Loading system design...
Design a distributed rate-limiting service that protects APIs from abuse by throttling the number of requests a client can make within a configurable time window. The rate limiter should work across multiple API servers sharing state via a centralised store (Redis).
| Metric | Value |
|---|---|
| Total API requests | 10 billion / day (~115,000 per second) |
| Unique clients (API keys) | 10 million |
| Rate-limit rules | ~1,000 (endpoint × tier combinations) |
| Redis memory per client | ~100 bytes (counter + timestamp) |
| Total Redis memory | 10M clients × 100B ≈ 1 GB |
| Redis latency (p99) | < 1ms (same-AZ) |
| Rate-limit check overhead | < 2ms added to request latency |
Limit the number of requests a client (identified by user ID, API key, or IP address) can make within a configurable time window
Support multiple rate-limiting algorithms: Token Bucket, Leaky Bucket, Fixed Window Counter, Sliding Window Log, Sliding Window Counter
Return appropriate HTTP headers on every response: X-RateLimit-Limit, X-RateLimit-Remaining, X-RateLimit-Reset
Return 429 Too Many Requests with a Retry-After header when the limit is exceeded
Support configurable rules per API endpoint (e.g., /api/login: 5 req/min, /api/search: 100 req/min)

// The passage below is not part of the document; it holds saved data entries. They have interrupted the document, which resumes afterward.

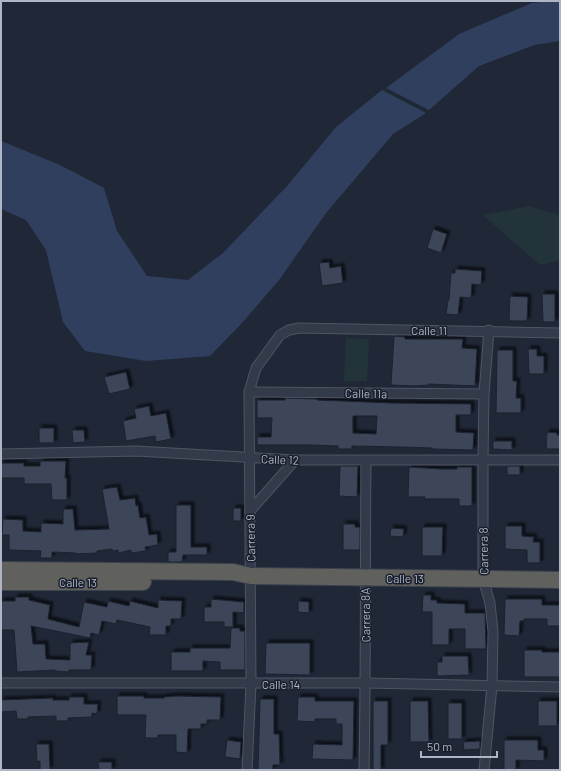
<svg xmlns="http://www.w3.org/2000/svg" width="561" height="771" viewBox="0 0 561 771" font-family="Barlow,sans-serif">
<defs>
<filter id="shadow"><feDropShadow dx="3" dy="-3" stdDeviation="1" flood-color="#0009"/></filter>
</defs>
<rect width="100%" height="100%" fill="#202838"/>
<g fill="#223439">
<path d="M529 206 560 215V260L540 265 483 215Z"/>
<path d="M346 338 369 339 367 381H344Z"/>
</g>
<g fill="#313f5e">
<path d="M550 1H560V41L534 45 479 66 429 110 386 88 459 34 532 3Z"/>
<path d="M382 90 426 113 393 134 326 213 279 280 242 323 210 356 146 361 85 351 63 322 46 250 26 220 1 209V141L60 165 104 188 117 231 147 276 188 280 223 253 288 185 336 127Z"/>
</g>
<g fill="#3c4558" stroke="#1b212f" fill-rule="evenodd" filter="url(#shadow)">
<path d="M433 229 447 234 441 253 427 248Z"/>
<path d="M329 262 330 268 341 266 343 283 322 286 319 263Z"/>
<path d="M455 269 482 271 481 285 472 284 471 298 460 297 458 315 446 314 448 300H449L451 273H455Z"/>
<path d="M542 294H555V322H543Z"/>
<path d="M510 296 528 297 527 321H509Z"/>
<path d="M394 336 405 337V339H463L462 348 477 349 475 386 429 384V385L415 386 391 385Z"/>
<path d="M528 349H537V356H544V374H529Z"/>
<path d="M497 350H513V381H517L516 398H521V413H496Z"/>
<path d="M126 372 130 389 109 394 104 377Z"/>
<path d="M285 398 317 399V400L392 403 471 404V415H456V432L474 433 473 450 432 449V448L400 447 352 446V449H338V446L311 445H257V437H271L272 418H257V400H285ZM353 416H377L376 434 353 433Z"/>
<path d="M149 406 151 416 166 413 171 439 156 442 155 436 126 441 123 421 136 418 134 409Z"/>
<rect x="39" y="428" width="15" height="15"/>
<path d="M72 430H84L85 442 73 443Z"/>
<path d="M547 432 557 433V435H560V449H546Z"/>
<path d="M493 441H512V450L493 449Z"/>
<path d="M40 461H66L65 478H67V500H52L51 484H24V478H1V463H24V466H40Z"/>
<path d="M340 466H358L357 497 339 496Z"/>
<rect x="507" y="466" width="13" height="9"/>
<path d="M409 467 441 469H457V467H472V506H459V499H424L425 497H408Z"/>
<path d="M117 487 120 500 135 498 136 506 138 505 140 518 146 517 149 535 157 534 158 545 145 547 146 551 131 553V550L118 553V550L113 551 112 549 97 551V553L76 554V553L52 552V558H40L41 551 9 550V535H2L3 519 23 520V531L41 532V523L63 524V509H73L75 530 109 529 102 489Z"/>
<path d="M176 505H191V547H207V555H183L182 562H168V552H176Z"/>
<rect x="233" y="508" width="8" height="13"/>
<path d="M343 524H355V527H360V550H343Z"/>
<path d="M505 526H522V536L534 537 533 542H540V563H527V550L505 549Z"/>
<path d="M422 527H443L442 556H422Z"/>
<path d="M391 528 404 529 403 537 390 536Z"/>
<path d="M423 595H431V600H437V603L465 604V613H485L486 649H465V629H449V645H432V612H422Z"/>
<path d="M15 597H29V600L50 605 48 619 79 627 84 602 107 607 108 601 129 606 130 601 158 608V600L182 601 181 619H171V626H166V635H149L150 627 117 620 116 624 102 621 99 635 91 633 90 638 31 626 33 644H45L46 659 70 660V643L89 642 86 655H92L91 670H69V672L55 671V670L17 672 14 630H1V601H15Z"/>
<path d="M211 599 244 602V613L233 612V627H224V622H204V607H211Z"/>
<path d="M505 599H542V605H560V626H547V619H524V621H520L519 636 504 635Z"/>
<path d="M298 601 309 602V613L298 612Z"/>
<path d="M231 628H240V631H245V670H220V662L203 661V671H171V652H190V648H230Z"/>
<path d="M266 643H310V675L265 674Z"/>
<path d="M524 650H542V652H560V677H524Z"/>
<path d="M442 656H468L469 675 437 676V662H442Z"/>
<path d="M117 696H144V698H164V697L176 696 221 697 220 720H207V724H201V729H188L187 753 176 752V735H158V738H145L146 715H117Z"/>
<path d="M69 697H84V704H98L97 714 92 713V717L68 718V721H56V716L28 717V719H17L16 711 1 712V700L53 698V700H69Z"/>
<path d="M298 697H315V701H354L353 760 312 759 313 744 342 745V724H336V719H315V722L297 721Z"/>
<path d="M260 699H274V734H279L280 765H273V770H258Z"/>
<path d="M373 701H388V745H381V770H373Z"/>
<path d="M410 701H428L429 742H410Z"/>
<rect x="538" y="701" width="19" height="25"/>
<rect x="448" y="703" width="14" height="36"/>
<path d="M227 740 241 742 240 759 225 757Z"/>
<path d="M504 740H538V750H544V761L516 760V770H504Z"/>
<path d="M480 741V749L464 750 463 742Z"/>
<path d="M36 744H49L50 770H40V761L37 762Z"/>
<path d="M98 762H112V770H99Z"/>
</g>
<g fill="none" stroke-linecap="round" stroke-linejoin="round">
<defs>
<g id="minor">
<path d="M249 392 484 394"/>
<path d="M1 454 136 451 295 460H560"/>
<path d="M250 511 295 460"/>
<path d="M1 683H366L560 687"/>
<path d="M247 770 251 684 249 392 256 368 280 335 289 330 299 328 560 333"/>
<path d="M364 770C366 667 365 564 366 461"/>
<path d="M484 770 492 686 493 632 490 603 483 579V459L484 394 489 330"/>
</g>
<g id="trunk">
<path d="M1 570 233 572 251 576 560 580"/>
<path d="M1 582H143"/>
</g>
</defs>
<use href="#minor" stroke="#4e5563" stroke-width="11"/>
<use href="#trunk" stroke="#3b4250" stroke-width="18"/>
<use href="#minor" stroke="#333a49" stroke-width="9"/>
<use href="#trunk" stroke="#60605c" stroke-width="16"/>
</g>
<g text-anchor="middle" dominant-baseline="central" stroke-width="3" stroke-linejoin="round" paint-order="stroke">
<g font-size="12" fill="#aeb5c5" stroke="#191f2d">
<text x="429" y="330">Calle 11</text>
<text transform="translate(366 393) rotate(1)">Calle 11a</text>
<text transform="translate(280 459) rotate(2)">Calle 12</text>
<text transform="translate(250 538) rotate(-91)">Carrera 9</text>
<text transform="translate(483 551) rotate(-91)">Carrera 8</text>
<text x="405" y="578">Calle 13</text>
<text x="78" y="582">Calle 13</text>
<text transform="translate(365 615) rotate(-91)">Carrera 8A</text>
<text x="281" y="684">Calle 14</text>
</g>
</g>
<rect width="561" height="771" fill="none" stroke="#aeb5c5" stroke-width="4"/>
<path d="M421 751v6h76v-6" fill="none" stroke="#aeb5c5" stroke-width="2"/>
<text x="427" y="751" font-size="12" fill="#aeb5c5" stroke="#191f2d" stroke-width="3" paint-order="stroke">50 m</text>
</svg>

Support tiered limits based on subscription plan (Free: 100 req/hr, Pro: 10,000 req/hr, Enterprise: unlimited)
Work in a distributed environment: multiple API servers share the same rate-limiting state
Allow burst traffic within limits (Token Bucket: bucket size = burst capacity)
Provide a dashboard/API for monitoring rate-limit metrics: throttled requests per client, top offenders, limit utilisation
Non-functional requirements define the system qualities critical to your users. Frame them as 'The system should be able to...' statements. These will guide your deep dives later.
Think about CAP theorem trade-offs, scalability limits, latency targets, durability guarantees, security requirements, fault tolerance, and compliance needs.
Frame NFRs for this specific system. 'Low latency search under 100ms' is far more valuable than just 'low latency'.
Add concrete numbers: 'P99 response time < 500ms', '99.9% availability', '10M DAU'. This drives architectural decisions.
Choose the 3-5 most critical NFRs. Every system should be 'scalable', but what makes THIS system's scaling uniquely challenging?